→ BRANO DI TESTO
****

Lacan oppone la ripetizione come
ritorno dei significanti al transfert come sorgere dell’oggetto nel momento di
chiusura dell’inconscio. Vale a dire che la chiusura dell’inconscio fa parte
anch’essa dell’inconscio. La tesi di Lacan è che l’inconscio era sempre stato
descritto a partire dalla sua apertura, mentre qui ribalta la questione. Nel
concetto di inconscio è inclusa la chiusura in quanto presenza dell’oggetto o,
possiamo anche dire, in quanto presenza dell’analista nella cura funge da
limite, da barriera alla ripetizione.
Nel seminario XI, Lacan definisce
il transfert «come la messa in atto della realtà dell’inconscio» [Il
seminario, Libro XI, p. 142]. Ciò che sapevamo finora sulla realtà
dell’inconscio è che si tratta del significante. In questa nuova definizione di
“messa in atto della realtà dell’inconscio” la parola realtà rinvia alla
sessualità, ovvero all’oggetto a, in tal senso vuol dire che è la messa in atto
dell’oggetto a nel transfert. È qualcosa che Lacan qualifica «co-sostanziale
con la dimensione dell’inconscio». Il peso della realtà sessuale si iscrive nel
transfert e, contrariamente a quanto si potrebbe pensare, ciò significa
valorizzare la chiusura dell’inconscio. Chiusura dell’inconscio non vuol dire
che non c’è più nulla da ricavare, più nulla da interpretare, o che tutto
quello che sarebbe da fare è poter continuare a interpretare. La chiusura qui è
messa in valore. La chiusura ci annuncia, ci fa sentire il peso della realtà
sessuale nel soggetto. Il reale più reale dell’inconscio sorge nella chiusura
dell’inconscio, nel sorgere dell’oggetto in quanto esso ottura il funzionamento
dell’inconscio. La realtà sessuale può iscriversi correlativamente nelle
differenti sincope significative dell’inconscio, nelle costruzioni che man mano
va facendo il soggetto dei tagli operati dall’analista. Lacan unisce i propri
sforzi al fine di formalizzare, articolare, l’apertura e la chiusura, la
chiusura dell’inconscio essendo la più importante. La chiusura è tanto
importante quanto quello che si apre dell’inconscio nello sviluppo
significante. Tuttavia, il peso della chiusura viene ad operare una questione
definitiva, ovvero la localizzazione nella cura dell’oggetto della pulsione
parziale.
Lo schema dell’alienazione e
della separazione è l’enorme sforzo intrapreso da Lacan per dimostrare il modo
in cui la pulsione si iscrive nel funzionamento pulsatile dell’inconscio.
L’intero impianto esplicativo della teoria degli insiemi, principalmente le
regole logiche di riunione e intersezione, mira a porre in rilievo un’apertura,
un buco dal lato dell’inconscio, ed è necessario che qualcosa nell’apparato del
corpo sia strutturato allo stesso modo, cosicché il godimento che il corpo ha
quale unica ispirazione possa mettersi in risonanza, che la parola possa far
eco nel corpo. E ciò che implica tale possibilità risiede nel battito, nelle
pulsazioni dell’inconscio che prendono consistenza in questi movimenti di
apertura e di chiusura.

****

→ DATI FORNITI
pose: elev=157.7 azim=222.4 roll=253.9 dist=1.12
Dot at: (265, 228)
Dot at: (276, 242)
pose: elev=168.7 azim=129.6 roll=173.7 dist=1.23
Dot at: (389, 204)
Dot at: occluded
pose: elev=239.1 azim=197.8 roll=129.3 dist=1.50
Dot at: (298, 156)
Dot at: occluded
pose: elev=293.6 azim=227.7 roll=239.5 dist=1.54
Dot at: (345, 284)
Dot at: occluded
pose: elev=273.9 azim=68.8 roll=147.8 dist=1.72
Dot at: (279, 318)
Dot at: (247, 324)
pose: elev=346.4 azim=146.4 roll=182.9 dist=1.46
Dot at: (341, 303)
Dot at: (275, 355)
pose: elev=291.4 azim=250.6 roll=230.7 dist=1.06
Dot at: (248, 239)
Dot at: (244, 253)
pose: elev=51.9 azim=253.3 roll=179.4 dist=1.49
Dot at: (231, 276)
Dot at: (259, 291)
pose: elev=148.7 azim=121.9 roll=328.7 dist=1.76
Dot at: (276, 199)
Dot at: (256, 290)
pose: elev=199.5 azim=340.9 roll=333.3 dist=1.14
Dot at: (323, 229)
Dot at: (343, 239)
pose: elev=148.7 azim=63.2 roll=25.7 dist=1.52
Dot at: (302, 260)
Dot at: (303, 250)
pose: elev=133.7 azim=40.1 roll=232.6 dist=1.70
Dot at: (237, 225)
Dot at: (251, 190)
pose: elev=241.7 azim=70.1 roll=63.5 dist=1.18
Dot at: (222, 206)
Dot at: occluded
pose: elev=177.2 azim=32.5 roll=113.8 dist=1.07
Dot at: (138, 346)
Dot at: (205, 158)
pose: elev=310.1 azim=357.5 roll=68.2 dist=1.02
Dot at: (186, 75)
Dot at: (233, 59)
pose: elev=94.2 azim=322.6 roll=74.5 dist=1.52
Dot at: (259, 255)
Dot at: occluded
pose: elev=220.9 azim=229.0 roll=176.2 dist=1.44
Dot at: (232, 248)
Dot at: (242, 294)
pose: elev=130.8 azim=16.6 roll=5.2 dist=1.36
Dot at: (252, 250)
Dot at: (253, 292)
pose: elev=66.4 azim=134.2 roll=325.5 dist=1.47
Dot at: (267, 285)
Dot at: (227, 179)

****

→ COMPITO DA SVOLGERE
Trascrivi parola per parola il passo del brano su Lacan compreso tra «Lacan oppone la» e «barriera alla ripetizione.», inclusi. Per questo lavoro i dati non servono a niente.

→ RISPOSTA
Lacan oppone la ripetizione come
ritorno dei significanti al transfert come sorgere dell’oggetto nel momento di
chiusura dell’inconscio. Vale a dire che la chiusura dell’inconscio fa parte
anch’essa dell’inconscio. La tesi di Lacan è che l’inconscio era sempre stato
descritto a partire dalla sua apertura, mentre qui ribalta la questione. Nel
concetto di inconscio è inclusa la chiusura in quanto presenza dell’oggetto o,
possiamo anche dire, in quanto presenza dell’analista nella cura funge da
limite, da barriera alla ripetizione.